→ **Extract provided**:
━━━━━━━━━━━━━━━━━━━━

The fastest way to query a vb array for datetimes within two boundaries - vb.net

I am writing a function to increase the time scale of raw calculation data with a time density of about two minutes to five minutes(and other larger scales after). There are over 100k data points held in an array that isn't in chronological order. I am looking for the fastest way to query the array and to find data within two datetimes. As the code runs every data point will need to be used only once, but will have to be read several times as the data is not in order. I have several ideas of how to do this:
Just look at all of the time values in the array to check whether they are within the two datetimes given. This will force the code to run through the entire array for each new time point ~50k times.
Create a boolean in the array with my timedata that will become true if the value has been used. This will use a boolean check of the point has been used before the datetime comparison which should be faster.
Reorganize the array into order, I am not sure how long this would take based on datetimes. It would greatly increase the time required to import data in the first place, however it could make the scaling query much faster. Any idea on vaguely the ratio of time it would take to reorder the array compared to running it out of order?
Any other suggestions are welcome.
I will add some code if people feel it is necessary. Thanks in advance.
EDIT: A few examples as requested.
Here are the definitions of the arrays.:
Dim ScaleDate(0) As Date
Dim ScaleData(0) As Double
I use redim preserve as the data is added to them with an SQL.
Here is an example of a datetime point copied from the array.
(0) = #2/12/2012 12:01:36 AM#

First, as Tim Schmelter recommended, I would use a List(Of T) instead of an array. It will likely be more efficient and will definitely be easier to work with. Second, I would recommend defining your own type which stores all the data for a single item rather than storing each property for the item in a separate list. Doing so will make it easier to modify in the future, but it will also be more efficient because you'll only need to resize one list rather than two:
Public Class MyItem
Public Property ScaleDate() As Date
Get
Return _scaleDate
End Get
Set(ByVal value As Date)

━━━━━━━━━━━━━━━━━━━━

→ **Source material**:
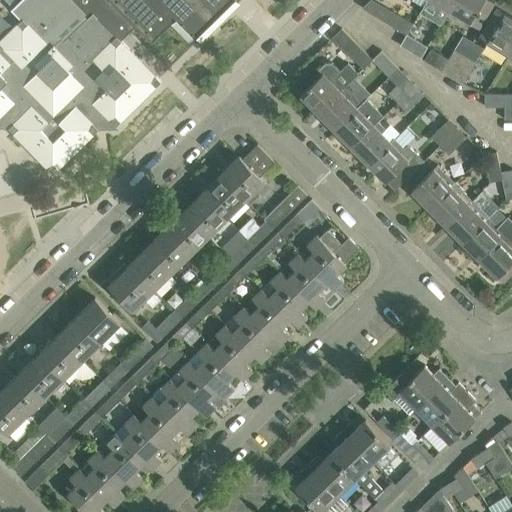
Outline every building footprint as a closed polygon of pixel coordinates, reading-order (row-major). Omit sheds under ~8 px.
[(0,115),(0,116),(10,126),(8,128),(53,173),(98,129),(96,126),(106,116),(115,126),(116,126),(161,81),(120,40),(118,37),(124,31),(127,34),(135,26),(152,42),(171,23),(174,21),(191,39),(195,43),(199,39),(230,8),(230,3),(226,3),(226,0),(89,0),(82,7),(75,0),(20,0),(11,10),(21,20),(0,40),(0,115)] [(431,0),(440,5),(432,18),(431,19),(436,22),(440,25),(447,14),(446,14),(454,0),(431,0)] [(454,0),(446,14),(447,14),(452,18),(456,20),(458,16),(478,29),(484,18),(495,1),(492,0),(454,0)] [(485,26),(480,36),(488,41),(486,45),(497,52),(501,54),(507,57),(511,48),(511,18),(496,9),(485,26)] [(406,35),(413,23),(392,11),(385,22),(406,35)] [(372,59),(341,28),(331,38),(362,69),(372,59)] [(427,47),(406,35),(400,45),(420,58),(427,47)] [(431,48),(424,60),(452,77),(465,56),(454,49),(448,59),(431,48)] [(381,51),(372,59),(389,77),(398,68),(381,51)] [(476,62),(465,56),(452,77),(463,83),(476,62)] [(318,112),(344,87),(358,73),(347,63),(340,70),(332,63),(325,63),(318,70),(322,74),(301,95),(318,112)] [(397,102),(415,85),(406,76),(388,93),(397,102)] [(424,94),(415,85),(397,102),(406,111),(424,94)] [(321,122),(332,133),(357,108),(348,98),(352,95),(344,87),(318,112),(324,119),(321,122)] [(511,94),(485,94),(484,106),(505,107),(511,106),(511,94)] [(366,117),(357,108),(332,133),(342,143),(345,140),(352,147),(378,121),(370,114),(366,117)] [(457,128),(448,119),(431,136),(440,145),(457,128)] [(378,121),(352,147),(369,164),(391,142),(382,133),(386,129),(378,121)] [(466,137),(457,128),(440,145),(449,154),(466,137)] [(401,152),(391,142),(369,164),(386,181),(395,173),(403,181),(424,161),(408,145),(401,152)] [(239,156),(220,175),(245,200),(249,204),(268,185),(259,177),(275,162),(257,144),(242,159),(239,156)] [(502,179),(500,172),(496,152),(484,155),(490,182),(502,179)] [(429,208),(454,183),(437,165),(412,190),(429,208)] [(511,197),(511,169),(500,172),(502,179),(506,199),(511,197)] [(226,218),(245,200),(220,175),(202,193),(226,218)] [(446,225),(471,200),(454,183),(429,208),(446,225)] [(264,219),(265,220),(272,228),(307,195),(297,185),(264,219)] [(208,236),(226,218),(202,193),(183,211),(208,236)] [(278,232),(284,238),(286,240),(304,222),(306,224),(322,209),(311,199),(278,232)] [(471,200),(446,225),(463,242),(488,217),(471,200)] [(208,236),(183,211),(165,229),(189,254),(208,236)] [(488,217),(463,242),(480,259),(511,227),(511,221),(508,217),(498,227),(488,217)] [(247,239),(254,246),(272,228),(265,220),(247,239)] [(511,227),(480,259),(497,277),(498,276),(503,282),(511,273),(511,263),(511,262),(511,227)] [(171,272),(189,254),(165,229),(146,247),(171,272)] [(313,251),(304,260),(327,283),(334,290),(344,280),(337,273),(346,265),(344,262),(359,247),(348,237),(341,244),(327,230),(319,238),(316,235),(307,244),(313,251)] [(265,256),(284,238),(278,232),(259,250),(265,256)] [(254,246),(247,239),(228,257),(236,264),(254,246)] [(153,290),(171,272),(146,247),(128,265),(153,290)] [(265,256),(259,250),(241,268),(247,274),(265,256)] [(327,283),(304,260),(298,253),(288,262),(295,268),(286,277),(309,301),(316,308),(325,298),(318,291),(327,283)] [(236,264),(228,257),(210,275),(217,282),(236,264)] [(153,290),(128,265),(109,284),(134,309),(143,299),(152,308),(161,299),(153,290)] [(229,292),(247,274),(241,268),(223,286),(229,292)] [(276,286),(268,295),(290,319),(297,326),(307,316),(300,309),(309,301),(286,277),(279,271),(270,280),(276,286)] [(217,282),(210,275),(191,293),(199,301),(217,282)] [(204,304),(210,310),(229,292),(223,286),(204,304)] [(290,319),(268,295),(261,289),(252,298),(258,304),(249,313),(280,343),(289,334),(282,327),(290,319)] [(199,301),(191,293),(173,311),(180,319),(199,301)] [(76,316),(101,341),(120,323),(95,297),(76,316)] [(192,328),(210,310),(204,304),(186,322),(192,328)] [(249,313),(243,307),(234,316),(240,322),(231,331),(254,354),(261,362),(270,352),(272,354),(281,345),(280,343),(249,313)] [(180,319),(173,311),(156,328),(148,320),(142,327),(157,342),(180,319)] [(57,334),(82,360),(101,341),(76,316),(57,334)] [(186,322),(168,340),(174,346),(192,328),(186,322)] [(254,354),(231,331),(225,325),(216,333),(222,340),(213,349),(235,372),(243,380),(252,370),(245,363),(254,354)] [(39,352),(64,378),(82,360),(57,334),(39,352)] [(145,338),(121,362),(128,369),(152,346),(145,338)] [(150,358),(156,364),(174,346),(168,340),(150,358)] [(227,380),(235,372),(213,349),(207,342),(197,352),(204,358),(195,367),(225,397),(234,388),(227,380)] [(21,370),(46,396),(64,378),(39,352),(21,370)] [(150,358),(131,376),(137,382),(156,364),(150,358)] [(185,376),(176,384),(199,408),(206,415),(216,406),(217,408),(227,399),(225,397),(195,367),(189,360),(179,370),(185,376)] [(128,369),(121,362),(103,380),(110,387),(128,369)] [(409,414),(416,408),(447,377),(439,368),(433,374),(424,365),(415,374),(407,366),(384,389),(409,414)] [(2,389),(27,414),(46,396),(21,370),(2,389)] [(131,376),(113,393),(119,399),(137,382),(131,376)] [(433,425),(467,391),(458,382),(455,385),(447,377),(416,408),(433,425)] [(191,416),(199,408),(176,384),(170,378),(161,387),(167,394),(158,402),(188,433),(198,424),(191,416)] [(103,380),(84,398),(91,405),(110,387),(103,380)] [(0,431),(3,428),(8,432),(27,414),(2,389),(0,390),(0,431)] [(467,391),(433,425),(450,442),(481,412),(473,403),(476,400),(467,391)] [(113,393),(95,411),(101,417),(119,399),(113,393)] [(188,433),(158,402),(152,396),(143,405),(148,412),(140,420),(163,444),(170,451),(179,442),(172,434),(181,426),(188,433)] [(91,405),(84,398),(66,416),(73,424),(91,405)] [(101,417),(95,411),(77,429),(83,435),(101,417)] [(389,434),(395,428),(378,411),(372,417),(389,434)] [(122,438),(144,462),(151,469),(161,459),(154,452),(163,444),(140,420),(134,414),(124,423),(131,430),(122,438)] [(66,416),(47,434),(55,442),(73,424),(66,416)] [(390,444),(365,419),(356,428),(351,422),(342,430),(372,462),(390,444)] [(509,436),(511,434),(511,422),(503,427),(509,436)] [(389,434),(406,452),(412,445),(395,428),(389,434)] [(65,453),(83,435),(77,429),(59,447),(65,453)] [(331,453),(355,478),(356,478),(362,484),(370,476),(368,474),(377,465),(372,462),(342,430),(334,439),(339,444),(331,453)] [(136,470),(144,462),(122,438),(116,432),(106,441),(112,448),(104,456),(126,480),(133,487),(143,477),(136,470)] [(55,442),(47,434),(46,433),(12,466),(21,475),(55,442)] [(485,444),(487,447),(494,457),(485,463),(495,478),(511,467),(511,463),(494,435),(485,444)] [(429,463),(412,445),(406,452),(423,469),(429,463)] [(67,455),(65,453),(59,447),(40,465),(48,474),(67,455)] [(479,453),(485,463),(494,457),(487,447),(479,453)] [(118,488),(126,480),(104,456),(98,450),(88,459),(94,465),(86,474),(108,498),(115,505),(125,495),(118,488)] [(355,478),(331,453),(322,461),(316,455),(308,464),(338,495),(355,478)] [(479,453),(471,458),(477,468),(485,463),(479,453)] [(320,511),(338,495),(308,464),(299,472),(305,478),(296,487),(320,511)] [(392,481),(391,481),(401,491),(418,474),(412,467),(395,484),(392,481)] [(108,498),(86,474),(79,468),(70,477),(77,484),(68,493),(86,511),(105,511),(99,506),(108,498)] [(462,487),(456,478),(447,484),(453,493),(462,487)] [(384,508),(401,491),(391,481),(375,498),(378,501),(377,501),(384,508)] [(447,484),(439,489),(446,498),(453,493),(447,484)] [(420,508),(423,511),(447,511),(452,508),(446,498),(439,489),(420,508)] [(377,501),(366,511),(379,511),(384,508),(377,501)]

━━━━━━━━━━━━━━━━━━━━

→ **The exercise**:
Can you reproduce word for word the part of the VB.NET datetime thread above between "EDIT: A few" and "from the array.", inclusive?

→ **Response to the task**:
EDIT: A few examples as requested.
Here are the definitions of the arrays.:
Dim ScaleDate(0) As Date
Dim ScaleData(0) As Double
I use redim preserve as the data is added to them with an SQL.
Here is an example of a datetime point copied from the array.